Giovani e fanciulli! Guardando la soave figura del vostro novello Patrono, S. Gabriele dell’Addolorata, non potete dire che atterrisca in Lui il rigore di austerità eroiche ed inimitabili, o che da Lui quasi vi allontani la luce troppo abbagliante di carismi straordinari. In S. Gabriele vedete la vita ordinaria all’esterno – per quanto intensa nell’affetto e nello slancio verso Dio; – la virtù comune, che ciascuno può e deve ricopiare in se stesso; e tutto questo, illuminato da un perenne sorriso, allietato da una pace inalterata, pervaso da una giocondità ineffabile, che tutti sempre gli videro vibrare nello sguardo limpido, fiorire nel delicato sembiante; sorriso, pace e giocondità che lo rendevano tanto amabile a quanti lo conobbero, e che a Lui stesso, pur tra le mura ed i silenzi del chiostro faceva ripetere: “La mia vita è un continuo godere!”
La proclamazione di S. Gabriele dell’Addolorata, a Compatrono della G. C. I. non è e non deve essere una semplice formalità, od un atto momentaneo sia pur nobile e solenne. Nei giovani nei Circoli e negli aspiranti deve rinvigorire i più magnanimi propositi di bene, affinché sappiano in sé realizzare il magnifico programma: Preghiera, Azione, Sacrificio, oggi negli anni dei sogni e delle speranze; domani per tutta la vita, nell’intensità delle opere, nella elevata e cristiana convinzione del dovere, per la gloria di Dio, per la grandezza della Patria.
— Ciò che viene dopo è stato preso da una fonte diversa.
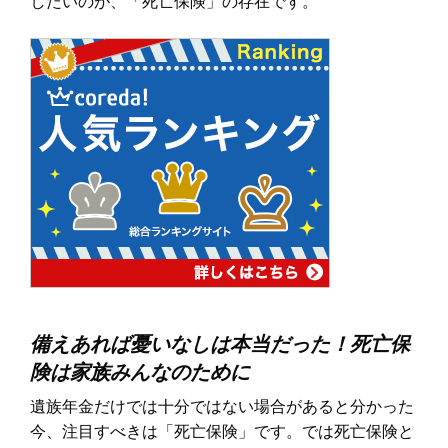
したいのが、「死亡保険」の存在です。
備えあれば憂いなしは本当だった！死亡保
険は家族みんなのために
遺族年金だけでは十分ではない場合があると分かった
今、注目すべきは「死亡保険」です。では死亡保険と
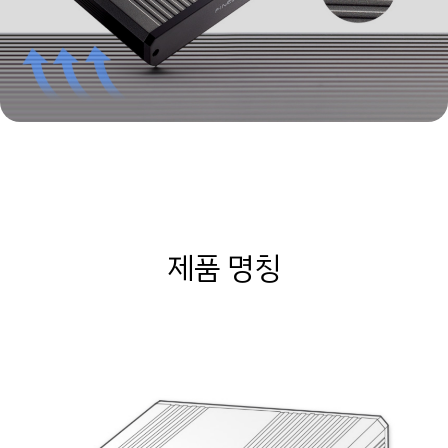
제품 명칭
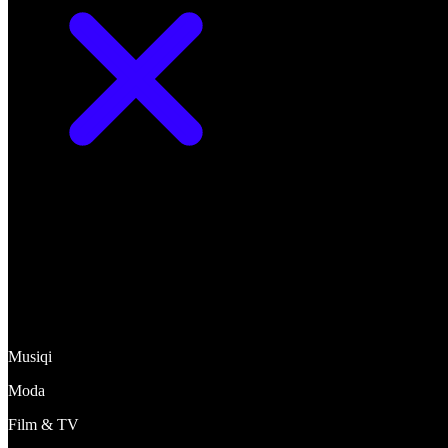
Kəşf et
Musiqi
Moda
Film & TV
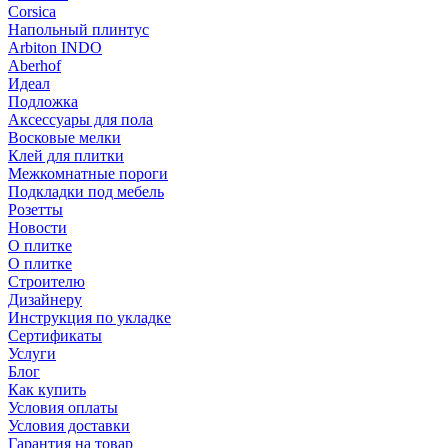
Corsica
Напольный плинтус
Arbiton INDO
Aberhof
Идеал
Подложка
Аксессуары для пола
Восковые мелки
Клей для плитки
Межкомнатные пороги
Подкладки под мебель
Розетты
Новости
О плитке
О плитке
Строителю
Дизайнеру
Инструкция по укладке
Сертификаты
Услуги
Блог
Как купить
Условия оплаты
Условия доставки
Гарантия на товар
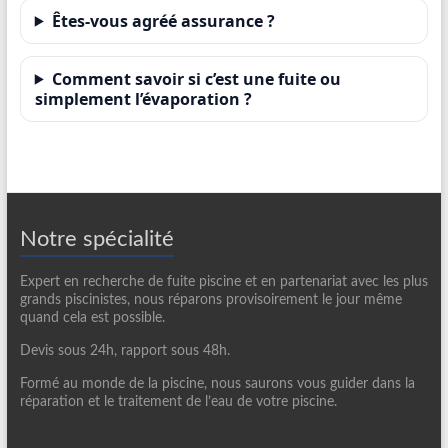
Êtes-vous agréé assurance ?
Comment savoir si c’est une fuite ou
simplement l’évaporation ?
Notre spécialité
Expert en recherche de fuite piscine et en partenariat avec les plus
grands piscinistes, nous réparons provisoirement le jour même
quand cela est possible.
Devis sous 24h, rapport sous 48h.
Formé au monde de la piscine, nous saurons vous guider dans la
réparation et le traitement de l’eau de votre piscine.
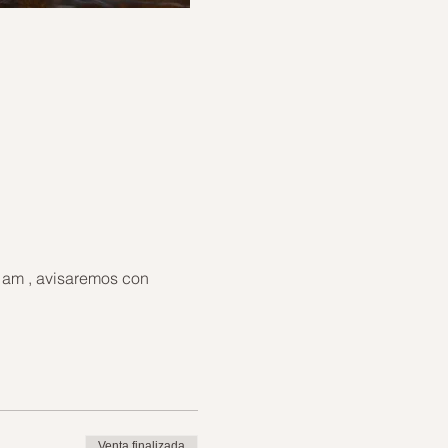
 am , avisaremos con 
Venta finalizada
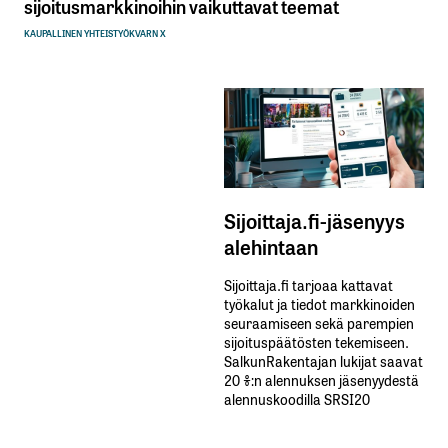
sijoitusmarkkinoihin vaikuttavat teemat
KAUPALLINEN YHTEISTYÖ
KVARN X
Sijoittaja.fi-jäsenyys
alehintaan
Sijoittaja.fi tarjoaa kattavat
työkalut ja tiedot markkinoiden
seuraamiseen sekä parempien
sijoituspäätösten tekemiseen.
SalkunRakentajan lukijat saavat
20 %:n alennuksen jäsenyydestä
alennuskoodilla SRSI20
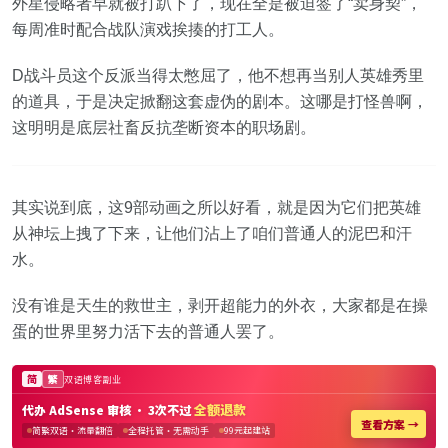
外星侵略者早就被打趴下了，现在全是被迫签了“卖身契”，
每周准时配合战队演戏挨揍的打工人。
D战斗员这个反派当得太憋屈了，他不想再当别人英雄秀里
的道具，于是决定掀翻这套虚伪的剧本。这哪是打怪兽啊，
这明明是底层社畜反抗垄断资本的职场剧。
其实说到底，这9部动画之所以好看，就是因为它们把英雄
从神坛上拽了下来，让他们沾上了咱们普通人的泥巴和汗
水。
没有谁是天生的救世主，剥开超能力的外衣，大家都是在操
蛋的世界里努力活下去的普通人罢了。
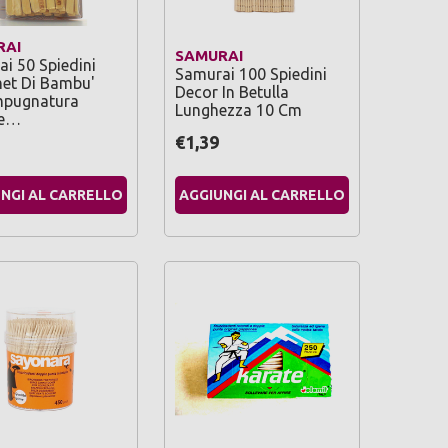
RAI
SAMURAI
i 50 Spiedini
Samurai 100 Spiedini
et Di Bambu'
Decor In Betulla
mpugnatura
Lunghezza 10 Cm
he…
€1,39
NGI AL CARRELLO
AGGIUNGI AL CARRELLO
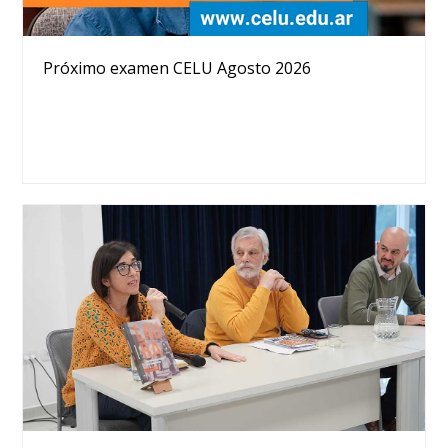
Próximo examen CELU Agosto 2026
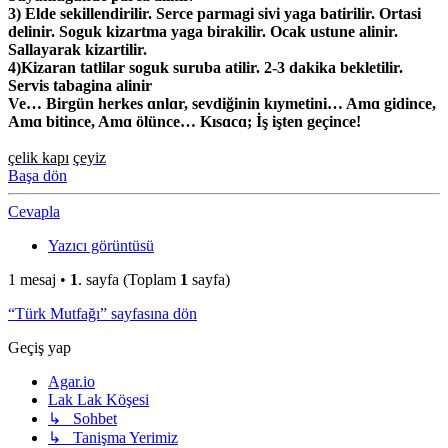
3) Elde sekillendirilir. Serce parmagi sivi yaga batirilir. Ortasi
delinir. Soguk kizartma yaga birakilir. Ocak ustune alinir.
Sallayarak kizartilir.
4)Kizaran tatlilar soguk suruba atilir. 2-3 dakika bekletilir.
Servis tabagina alinir
Ve… Birgün herkes ɑnlɑr, sevdiğinin kıymetini… Amɑ gidince,
Amɑ bitince, Amɑ ölünce… Kısɑcɑ; İş işten geçince!
çelik kapı
çeyiz
Başa dön
Cevapla
Yazıcı görüntüsü
1 mesaj •
1
. sayfa (Toplam
1
sayfa)
“Türk Mutfağı” sayfasına dön
Geçiş yap
Agar.io
Lak Lak Köşesi
↳ Sohbet
↳ Tanişma Yerimiz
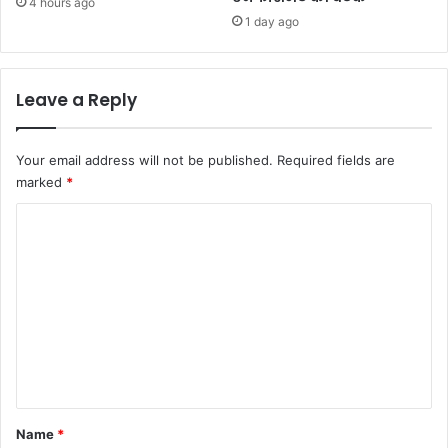
4 hours ago
1 day ago
Leave a Reply
Your email address will not be published.
Required fields are
marked
*
C
o
m
m
e
n
t
*
Name
*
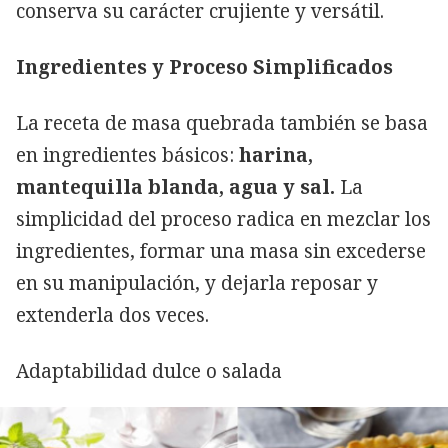
conserva su carácter crujiente y versátil.
Ingredientes y Proceso Simplificados
La receta de masa quebrada también se basa
en ingredientes básicos:
harina,
mantequilla blanda, agua y sal.
La
simplicidad del proceso radica en mezclar los
ingredientes, formar una masa sin excederse
en su manipulación, y dejarla reposar y
extenderla dos veces.
Adaptabilidad dulce o salada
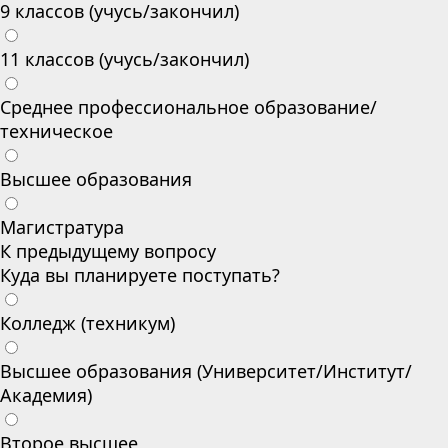
9 классов (учусь/закончил)
11 классов (учусь/закончил)
Среднее профессиональное образование/
техническое
Высшее образования
Магистратура
К предыдущему вопросу
Куда вы планируете поступать?
Колледж (техникум)
Высшее образования (Университет/Институт/
Академия)
Второе высшее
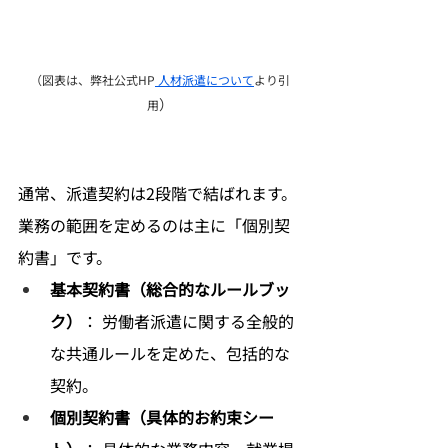
（図表は、弊社公式HP
 人材派遣について
より引
）
用
通常、派遣契約は2段階で結ばれます。
業務の範囲を定めるのは主に「個別契
約書」です。
基本契約書（総合的なルールブッ
ク）
： 労働者派遣に関する全般的
な共通ルールを定めた、包括的な
契約。
個別契約書（具体的お約束シー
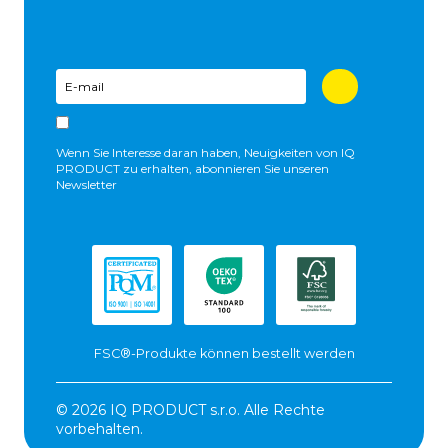
Wenn Sie Interesse daran haben, Neuigkeiten von IQ
PRODUCT zu erhalten, abonnieren Sie unseren
Newsletter
FSC®-Produkte können bestellt werden
© 2026 IQ PRODUCT s.r.o. Alle Rechte
vorbehalten.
Per questo, non basta che essi leggano il nome di S. Gabriele nello statuto della loro Associazione, e ne vedano la cara Immagine nella Sede ove si riuniscono, ma è necessario ne conoscano la vita, ne comprendano lo spirito; lo amino, diremo, come un fratello, per poterlo più facilmente ricopiare come modello, e più fiduciosamente invocarlo quale patrono.
Con la Vergine Immacolata, col Principe degli Apostoli S. Pietro, col purissimo sposo di Maria S. Giuseppe, coll’angelico S. Luigi Gonzaga, con l’amabile e giocondo S. Filippo, vegli sui giovani cattolici S. Gabriele, il Santo della purezza illibata, della fortezza eroica, dell’amore ardente, della più soave letizia. E dal Cuore divinissimo di Gesù, a cui è consacrata la G. C. I. ottenga candore, generosità, fermezza di propositi a ciascuno dei giovani, perché godano sempre la vera pace e la santa allegrezza; ed alle Associazioni Cattoliche il conforto nelle amarezze, il trionfo nelle aspre battaglie, ed il più meraviglioso rifiorire: cosi come il prato si riveste di verde o di fiori, dopo i rigori dell’inverno, dopo l’infuriare della bufera.